I'm learning web scraping with python, and as a way to do an all-in-one exercise I'm trying to make a game catalog by utilizing Beautiful Soup and requests modules as my main tools. Though, the problem lies while handling sentences related to requests module.
DESCRIPTION:
The exercise is about getting all genres tags used for classifying games starting with A letter in the first page. Each page shows around or exactly 30 games, so if one wants to access a specific page independently of a letter, has to access to an url in this form.
- https://vandal.elespanol.com/juegos/13/pc/letra/a/inicio/1
- https://vandal.elespanol.com/juegos/13/pc/letra/a/inicio/2
- https://vandal.elespanol.com/juegos/13/pc/letra/a/inicio/3
And so on... As a matter of fact, each alphabet letter main page has the form: URL: https://vandal.elespanol.com/juegos/13/pc/letra/ which is equivalent to https://vandal.elespanol.com/juegos/13/pc/letra/a/inicio/.
Making my way to scrape genres from some pages is not big deal but what if i want to scrape them all of a letter, how do i know when I'm done scraping genres from all games of a letter?
When you request the url https://vandal.elespanol.com/juegos/13/pc/letra/a/inicio/200 for example, you get redirected to a corresponding letter main page, which means the first 30 games, since in the end it doesn't have more games to return. So while bearing that in mind.. i was thinking about verifying the status_code got from requests.get() response, but get a 200 as status code whereas when analizing packages received with Chrome Tools i got 301 as status code. In the end of the program i save to a file the scraped genres.
And here's the code:
from bs4 import BeautifulSoup
import string
import requests
from string import ascii_lowercase
def write_genres_to_file(site_genres):
with open('/home/l0new0lf/Desktop/generos.txt', 'w') as file_:
print(f'File "{file_.name}" OPENED to write {len(site_genres)} GENRES')
counter = 1
site_genres_length = len(site_genres)
for num in range(site_genres_length):
print('inside File Loop')
if counter != 2:
if counter == 3:
file_.write(f'{site_genres[num]}' + '\n')
print('wrote something')
counter = 0
else: file_.write(f'{site_genres[num]}')
else: file_.write(f'{site_genres[num]:^{len(site_genres[num])+8}}')
print(f'Wrote genre "{site_genres[num]}" SUCCESSFULLY!')
counter +=1
def get_tags():
#TITLE_TAG_SELECTOR = 'tr:first-child td.ta14b.t11 div a strong'
#IMG_TAG_SELECTOR = 'tr:last-child td:first-child a img'
#DESCRIPTION_TAG_SELECTOR = 'tr:last-child td:last-child p'
GENRES_TAG_SELECTOR = 'tr:last-child td:last-child div.mt05 p'
GAME_SEARCH_RESULTS_TABLE_SELECTOR = 'table.mt1.tablestriped4.froboto_real.blanca'
GAME_TABLES_CLASS = 'table transparente tablasinbordes'
site_genres = []
for i in ['a']:
counter = 1
while True:
rq = requests.get(f'https://vandal.elespanol.com/juegos/13/pc/letra/{i}/inicio/{counter}')
if rq:
print('Request GET: from ' + f'https://vandal.elespanol.com/juegos/13/pc/letra/{i}/inicio/{counter}' + ' Got Workable Code !')

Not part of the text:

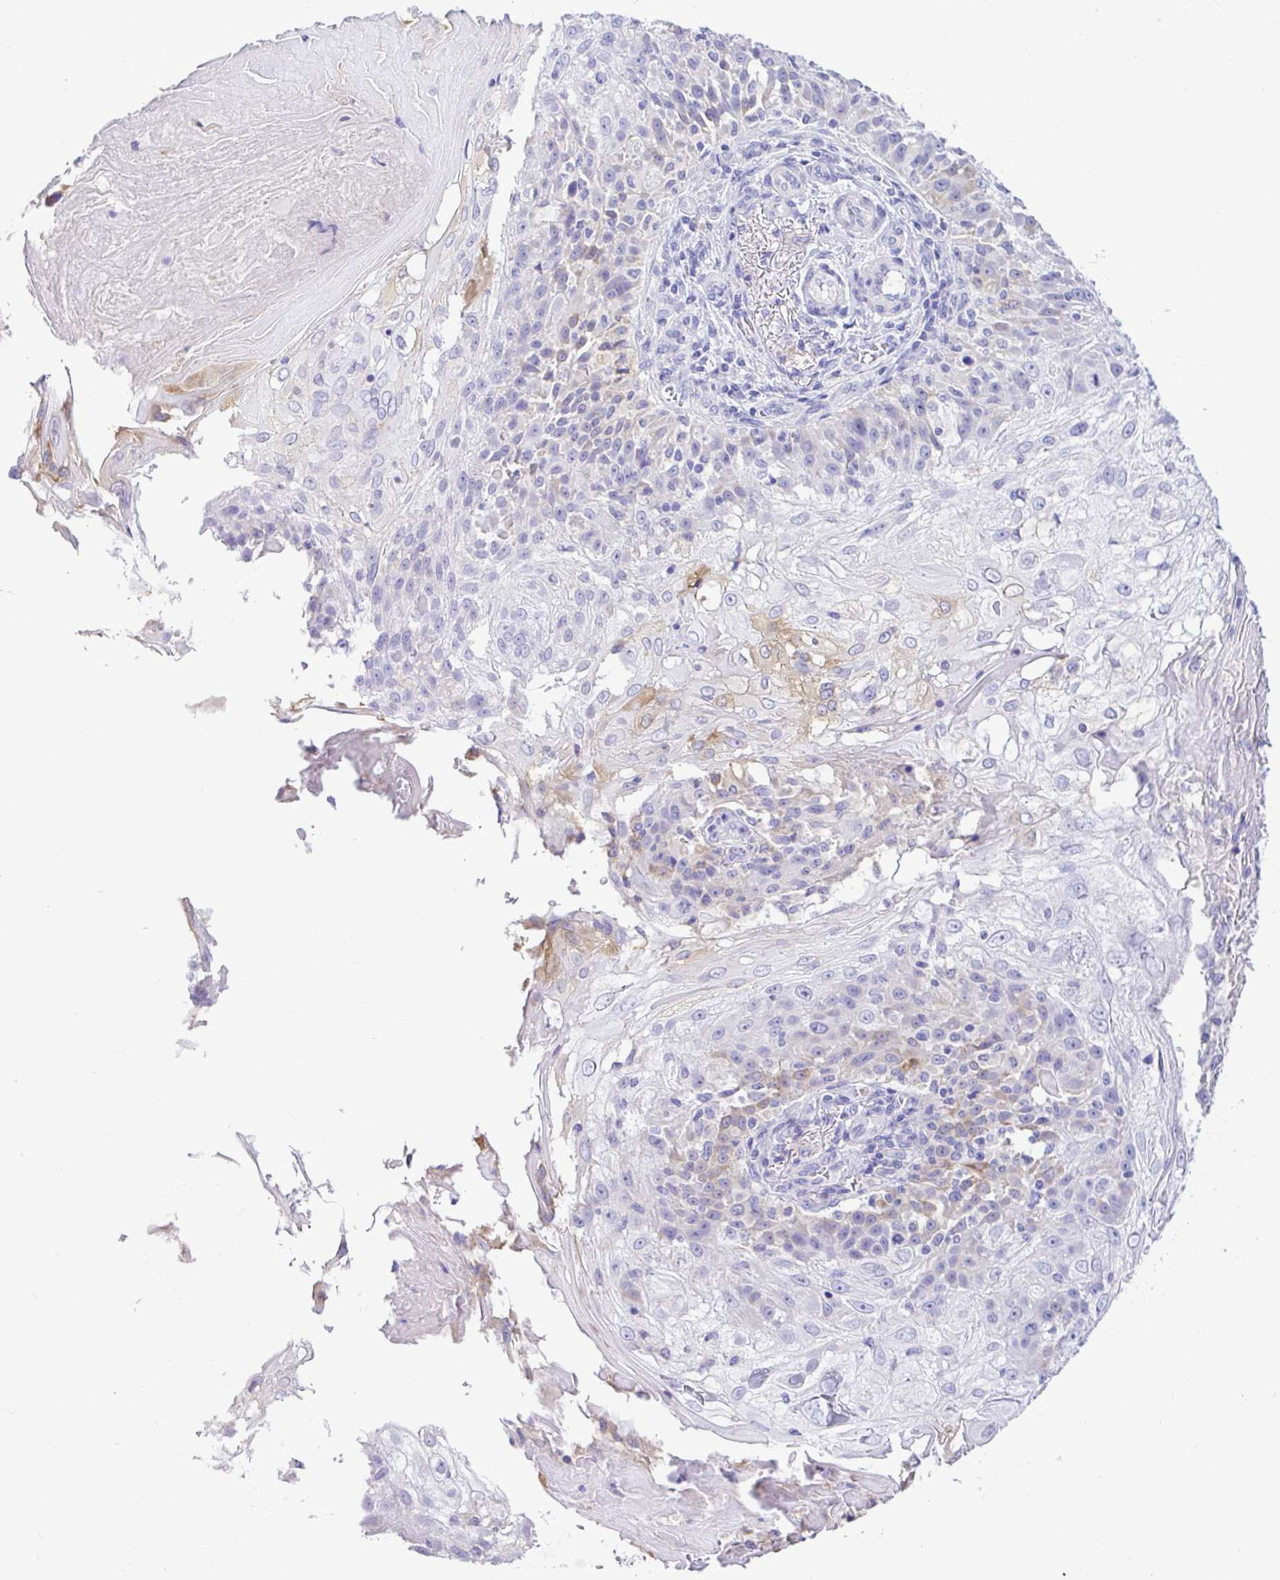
{"staining": {"intensity": "negative", "quantity": "none", "location": "none"}, "tissue": "skin cancer", "cell_type": "Tumor cells", "image_type": "cancer", "snomed": [{"axis": "morphology", "description": "Normal tissue, NOS"}, {"axis": "morphology", "description": "Squamous cell carcinoma, NOS"}, {"axis": "topography", "description": "Skin"}], "caption": "Squamous cell carcinoma (skin) was stained to show a protein in brown. There is no significant positivity in tumor cells.", "gene": "BACE2", "patient": {"sex": "female", "age": 83}}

if rq.status_code == 301 or rq.status_code == 302 or rq.status_code == 303 or rq.status_code == 304:
print(f'No more games in letter {i}\n**REDIRECTING TO **')
break
counter +=1
soup = BeautifulSoup(rq.content, 'lxml')
main_table = soup.select_one(GAME_SEARCH_RESULTS_TABLE_SELECTOR)
#print('This is the MAIN TABLE:\n' + str(main_table))
game_tables = main_table.find_all('table', {'class': GAME_TABLES_CLASS})
#print('These are the GAME TABLES:\n' + str(game_tables))
for game in game_tables:
genres_str = str(game.select_one(GENRES_TAG_SELECTOR).contents[1]).strip().split(' / ')
for genre in genres_str:
if not genre in site_genres:
site_genres.append(genre)
write_genres_to_file(site_genres)
get_tags()
So, roughly, my question is: How do could i know when i'm done scraping all games starting with a certain letter in order to start scraping the games from the next one?.
NOTE: I only could think of comparing every time in the loop if returned html structure is the same compared with first page of a letter or maybe evaluating if I'm receiving repeated games. But i think this shouldn't the way i go about.
Any help is truly welcomed, and I'm very sorry for the very looong problem description, but thought that it was necessary.